In the blog post, VocalIQ says that even though these virtual personal assistants have gotten good at recognising speech, the companies who make them “are still stuck with medieval approach when it comes of conversational voice dialog” because they’re “still using pre-programmed flow-chart based response that don’t learn”. The company provides developers an administration system that helps in adding voice dialogue features to their apps. Apple introduced Siri in 2011, over which it kept on bringing improvements over time periods. Rather than making machines more human like, users have to be more robotic in giving out commands for proper functioning, which easily turned out to be more tedious than what they worth. Siri is already in direct competition with Microsoft’s Cortana, Amazon’s Alexa and Google Now for the top virtual assistant. For its part, Apple confirmed the deal but made only its usual statement that “Apple buys smaller technology companies from time to time, and we generally do not discuss our objective or plans”.

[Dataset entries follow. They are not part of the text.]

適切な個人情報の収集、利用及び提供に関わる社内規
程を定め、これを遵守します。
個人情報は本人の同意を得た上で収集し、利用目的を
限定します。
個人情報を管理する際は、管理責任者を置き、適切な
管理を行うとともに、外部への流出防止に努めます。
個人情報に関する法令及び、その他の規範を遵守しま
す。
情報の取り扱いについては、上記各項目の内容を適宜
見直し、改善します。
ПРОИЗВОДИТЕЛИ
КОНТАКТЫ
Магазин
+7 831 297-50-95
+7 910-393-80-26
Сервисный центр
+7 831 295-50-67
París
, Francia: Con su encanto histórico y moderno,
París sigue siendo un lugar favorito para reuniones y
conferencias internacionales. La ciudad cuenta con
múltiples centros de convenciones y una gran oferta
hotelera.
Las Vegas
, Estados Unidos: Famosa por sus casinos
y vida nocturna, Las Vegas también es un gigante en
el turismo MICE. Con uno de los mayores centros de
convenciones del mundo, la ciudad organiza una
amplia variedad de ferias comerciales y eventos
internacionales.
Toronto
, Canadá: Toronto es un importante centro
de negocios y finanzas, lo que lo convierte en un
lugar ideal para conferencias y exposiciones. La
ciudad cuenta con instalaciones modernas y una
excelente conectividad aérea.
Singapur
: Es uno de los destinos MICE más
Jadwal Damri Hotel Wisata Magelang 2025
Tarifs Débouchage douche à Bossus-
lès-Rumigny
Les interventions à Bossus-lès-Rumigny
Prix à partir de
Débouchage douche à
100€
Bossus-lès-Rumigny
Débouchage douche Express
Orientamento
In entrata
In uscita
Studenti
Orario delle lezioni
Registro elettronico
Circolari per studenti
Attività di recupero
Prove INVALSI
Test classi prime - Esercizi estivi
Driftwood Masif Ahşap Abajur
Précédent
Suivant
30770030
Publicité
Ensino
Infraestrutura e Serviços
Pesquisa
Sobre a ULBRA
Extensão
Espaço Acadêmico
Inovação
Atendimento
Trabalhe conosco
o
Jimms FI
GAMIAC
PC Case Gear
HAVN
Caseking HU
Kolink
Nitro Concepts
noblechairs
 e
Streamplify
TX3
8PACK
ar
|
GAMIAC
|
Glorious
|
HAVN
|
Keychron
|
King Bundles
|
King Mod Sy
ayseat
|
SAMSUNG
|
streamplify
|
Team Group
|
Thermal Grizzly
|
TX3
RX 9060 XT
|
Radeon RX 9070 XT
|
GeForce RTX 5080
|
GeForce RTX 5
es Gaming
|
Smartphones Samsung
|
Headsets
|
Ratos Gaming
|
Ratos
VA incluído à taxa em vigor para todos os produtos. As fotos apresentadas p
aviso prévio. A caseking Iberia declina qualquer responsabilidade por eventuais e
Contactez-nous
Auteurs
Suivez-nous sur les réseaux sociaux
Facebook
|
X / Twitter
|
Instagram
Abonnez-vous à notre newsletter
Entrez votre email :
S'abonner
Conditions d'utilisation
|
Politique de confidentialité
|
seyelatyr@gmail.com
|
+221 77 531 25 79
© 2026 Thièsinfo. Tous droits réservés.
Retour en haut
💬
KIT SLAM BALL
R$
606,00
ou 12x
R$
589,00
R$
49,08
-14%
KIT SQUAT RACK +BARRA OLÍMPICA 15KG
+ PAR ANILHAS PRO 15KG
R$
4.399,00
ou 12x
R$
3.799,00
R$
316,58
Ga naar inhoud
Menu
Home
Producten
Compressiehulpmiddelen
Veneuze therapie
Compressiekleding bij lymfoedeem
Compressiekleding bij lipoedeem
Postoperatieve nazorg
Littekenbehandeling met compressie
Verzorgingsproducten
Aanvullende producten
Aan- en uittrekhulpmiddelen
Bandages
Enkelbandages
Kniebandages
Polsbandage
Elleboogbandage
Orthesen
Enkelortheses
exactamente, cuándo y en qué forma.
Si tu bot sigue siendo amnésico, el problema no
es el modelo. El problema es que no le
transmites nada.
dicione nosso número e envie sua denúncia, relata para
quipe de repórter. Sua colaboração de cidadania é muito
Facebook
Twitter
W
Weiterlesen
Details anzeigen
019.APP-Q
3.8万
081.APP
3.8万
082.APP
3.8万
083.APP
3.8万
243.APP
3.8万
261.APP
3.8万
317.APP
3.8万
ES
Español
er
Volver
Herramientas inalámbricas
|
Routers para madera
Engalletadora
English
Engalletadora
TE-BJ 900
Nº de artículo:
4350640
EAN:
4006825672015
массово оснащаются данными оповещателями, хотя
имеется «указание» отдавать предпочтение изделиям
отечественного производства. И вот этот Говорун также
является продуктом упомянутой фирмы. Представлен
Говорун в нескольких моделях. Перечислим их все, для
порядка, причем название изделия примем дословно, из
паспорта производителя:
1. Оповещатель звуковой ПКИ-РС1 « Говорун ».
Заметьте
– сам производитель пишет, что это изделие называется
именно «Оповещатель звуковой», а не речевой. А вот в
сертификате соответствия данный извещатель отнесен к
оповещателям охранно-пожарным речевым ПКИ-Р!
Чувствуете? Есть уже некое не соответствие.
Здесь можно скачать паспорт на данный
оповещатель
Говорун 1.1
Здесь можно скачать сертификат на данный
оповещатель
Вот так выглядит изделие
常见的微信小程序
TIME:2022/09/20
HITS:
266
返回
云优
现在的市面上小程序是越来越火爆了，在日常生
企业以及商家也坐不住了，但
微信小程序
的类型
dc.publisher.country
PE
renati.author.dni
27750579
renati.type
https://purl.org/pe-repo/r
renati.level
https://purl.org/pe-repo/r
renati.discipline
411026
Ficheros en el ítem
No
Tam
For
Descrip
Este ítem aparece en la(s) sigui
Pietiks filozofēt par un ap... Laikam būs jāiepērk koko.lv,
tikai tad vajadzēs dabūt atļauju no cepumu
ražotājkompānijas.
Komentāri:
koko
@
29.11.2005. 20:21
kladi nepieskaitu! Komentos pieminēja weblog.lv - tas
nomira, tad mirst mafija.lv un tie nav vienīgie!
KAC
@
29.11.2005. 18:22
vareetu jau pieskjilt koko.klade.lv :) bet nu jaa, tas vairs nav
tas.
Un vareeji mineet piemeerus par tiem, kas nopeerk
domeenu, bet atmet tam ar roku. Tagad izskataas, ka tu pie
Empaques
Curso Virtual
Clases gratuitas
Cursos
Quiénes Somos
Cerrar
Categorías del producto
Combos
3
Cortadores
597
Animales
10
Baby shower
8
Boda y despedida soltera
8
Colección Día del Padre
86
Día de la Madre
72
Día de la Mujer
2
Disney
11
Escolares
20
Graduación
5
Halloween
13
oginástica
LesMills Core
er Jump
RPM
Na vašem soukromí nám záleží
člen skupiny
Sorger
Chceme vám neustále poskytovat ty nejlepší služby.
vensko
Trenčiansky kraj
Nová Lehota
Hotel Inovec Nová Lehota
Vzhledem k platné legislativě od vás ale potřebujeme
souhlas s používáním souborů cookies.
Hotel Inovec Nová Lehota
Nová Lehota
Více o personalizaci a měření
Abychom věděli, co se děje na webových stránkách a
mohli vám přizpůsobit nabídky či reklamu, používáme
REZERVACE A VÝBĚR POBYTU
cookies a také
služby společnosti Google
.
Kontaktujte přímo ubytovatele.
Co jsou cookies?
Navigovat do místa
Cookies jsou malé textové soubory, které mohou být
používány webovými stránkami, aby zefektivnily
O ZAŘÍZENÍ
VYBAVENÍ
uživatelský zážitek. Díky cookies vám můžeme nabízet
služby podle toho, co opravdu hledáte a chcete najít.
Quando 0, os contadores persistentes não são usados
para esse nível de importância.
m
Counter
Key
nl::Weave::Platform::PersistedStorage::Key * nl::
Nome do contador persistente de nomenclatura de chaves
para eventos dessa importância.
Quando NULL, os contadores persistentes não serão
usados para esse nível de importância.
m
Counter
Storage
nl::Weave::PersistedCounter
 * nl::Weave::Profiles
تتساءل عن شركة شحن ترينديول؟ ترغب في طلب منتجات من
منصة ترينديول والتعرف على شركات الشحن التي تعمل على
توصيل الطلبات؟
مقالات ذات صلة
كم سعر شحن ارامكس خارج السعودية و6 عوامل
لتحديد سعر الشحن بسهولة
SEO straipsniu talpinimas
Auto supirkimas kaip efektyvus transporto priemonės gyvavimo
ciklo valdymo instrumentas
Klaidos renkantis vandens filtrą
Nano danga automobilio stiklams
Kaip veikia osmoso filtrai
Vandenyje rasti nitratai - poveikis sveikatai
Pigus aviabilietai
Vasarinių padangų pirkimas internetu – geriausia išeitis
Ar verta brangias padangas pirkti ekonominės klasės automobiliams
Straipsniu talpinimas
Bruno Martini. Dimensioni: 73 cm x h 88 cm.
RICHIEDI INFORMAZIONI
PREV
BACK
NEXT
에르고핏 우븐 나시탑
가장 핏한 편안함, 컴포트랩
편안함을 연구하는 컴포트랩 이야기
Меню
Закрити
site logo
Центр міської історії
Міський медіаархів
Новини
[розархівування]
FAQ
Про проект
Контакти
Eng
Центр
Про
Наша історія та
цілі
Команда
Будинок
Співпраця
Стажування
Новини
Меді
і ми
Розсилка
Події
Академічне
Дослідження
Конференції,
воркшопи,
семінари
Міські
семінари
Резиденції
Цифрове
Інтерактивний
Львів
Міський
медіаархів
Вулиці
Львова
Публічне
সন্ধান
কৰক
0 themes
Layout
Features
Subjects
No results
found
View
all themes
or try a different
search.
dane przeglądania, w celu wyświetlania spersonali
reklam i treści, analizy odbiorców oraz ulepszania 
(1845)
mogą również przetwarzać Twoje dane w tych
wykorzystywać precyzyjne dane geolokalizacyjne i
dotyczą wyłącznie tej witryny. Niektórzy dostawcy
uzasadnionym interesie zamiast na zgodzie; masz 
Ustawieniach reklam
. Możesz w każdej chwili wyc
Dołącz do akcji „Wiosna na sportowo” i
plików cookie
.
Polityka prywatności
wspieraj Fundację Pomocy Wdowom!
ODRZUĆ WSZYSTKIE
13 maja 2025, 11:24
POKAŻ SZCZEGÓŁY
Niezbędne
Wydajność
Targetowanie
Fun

This is not the first time that Apple has taken a step to improve Siri.
Little else is known about the deal, such as how much Apple paid for the company. Though the company’s spokesperson hasn’t disclosed any detail regarding the acquisition yet, we can imagine the possible, and most probable consequences. This is, therefore, likely to drive speculations about the prospect of Apple using the technology for its long rumored Apple vehicle under the name of “Project Titan”.